Start of Source data

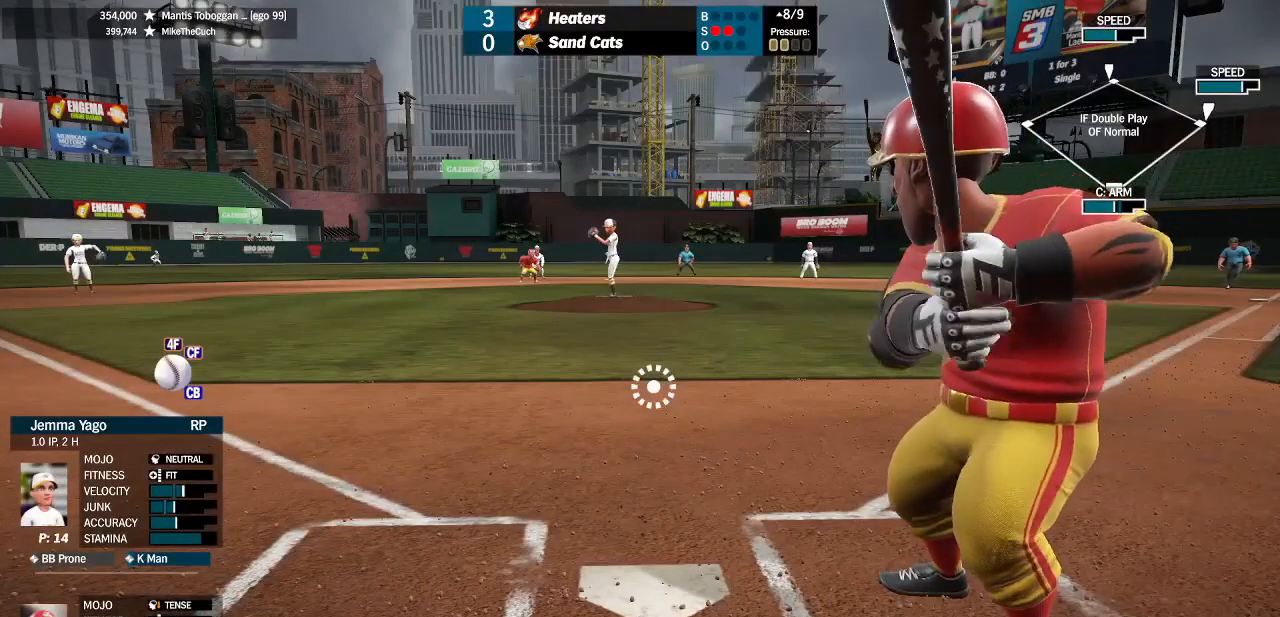
{"dt_ms": 500, "buttons": [], "left_stick": "center", "right_stick": "center", "events": []}
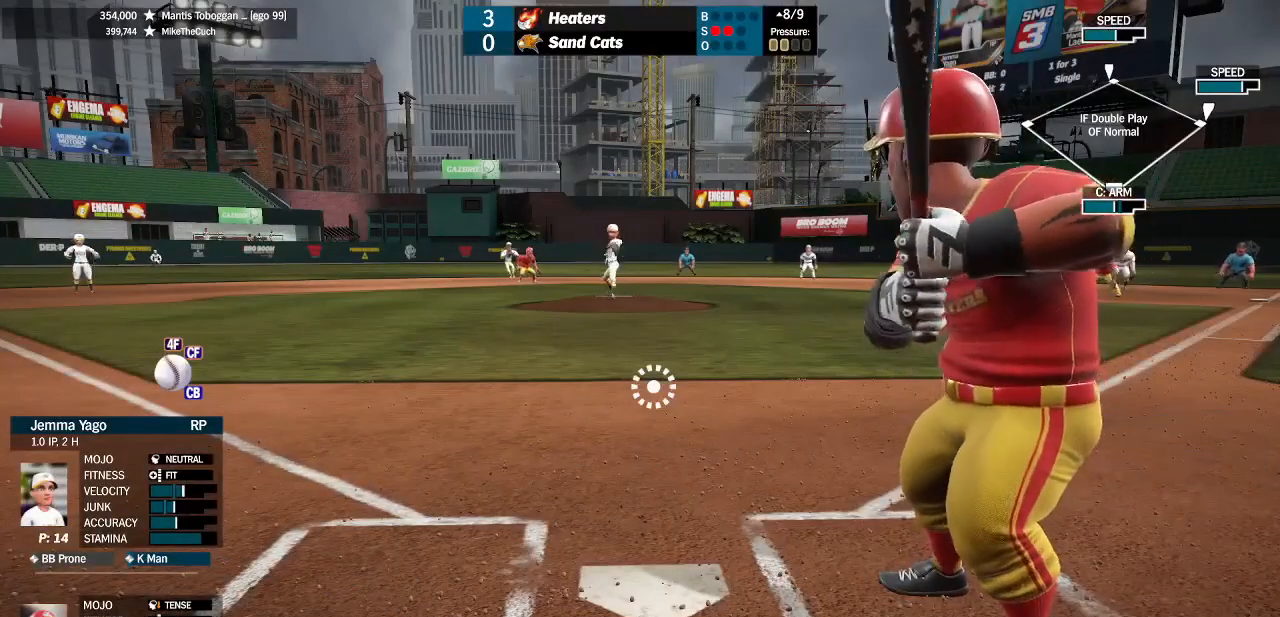
{"dt_ms": 500, "buttons": [], "left_stick": "center", "right_stick": "center", "events": []}
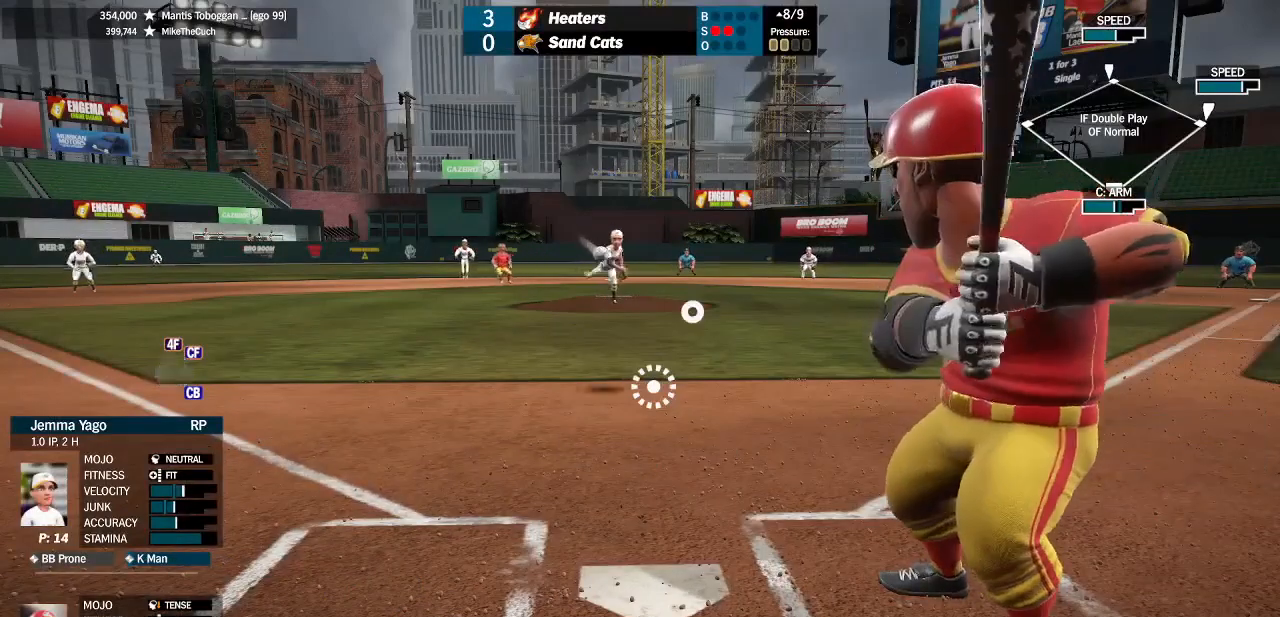
{"dt_ms": 500, "buttons": [], "left_stick": "center", "right_stick": "center", "events": [[67, "CROSS", "down"], [67, "left_stick", "up-right"], [333, "left_stick", "center"], [400, "CROSS", "up"]]}
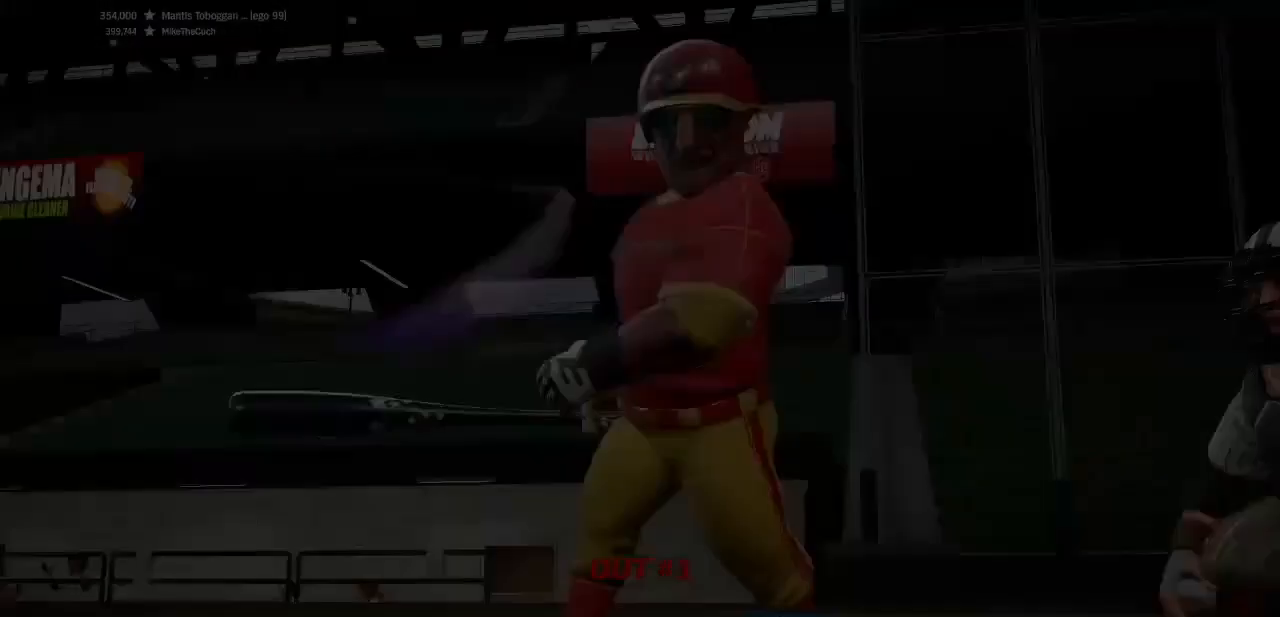
{"dt_ms": 500, "buttons": ["CROSS"], "left_stick": "center", "right_stick": "center", "events": [[333, "CROSS", "down"]]}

End of Source data

The whole listing above must be duplicated word for word, apart from its pictures.

{"dt_ms": 500, "buttons": [], "left_stick": "center", "right_stick": "center", "events": []}
{"dt_ms": 500, "buttons": [], "left_stick": "center", "right_stick": "center", "events": []}
{"dt_ms": 500, "buttons": [], "left_stick": "center", "right_stick": "center", "events": [[67, "CROSS", "down"], [67, "left_stick", "up-right"], [333, "left_stick", "center"], [400, "CROSS", "up"]]}
{"dt_ms": 500, "buttons": ["CROSS"], "left_stick": "center", "right_stick": "center", "events": [[333, "CROSS", "down"]]}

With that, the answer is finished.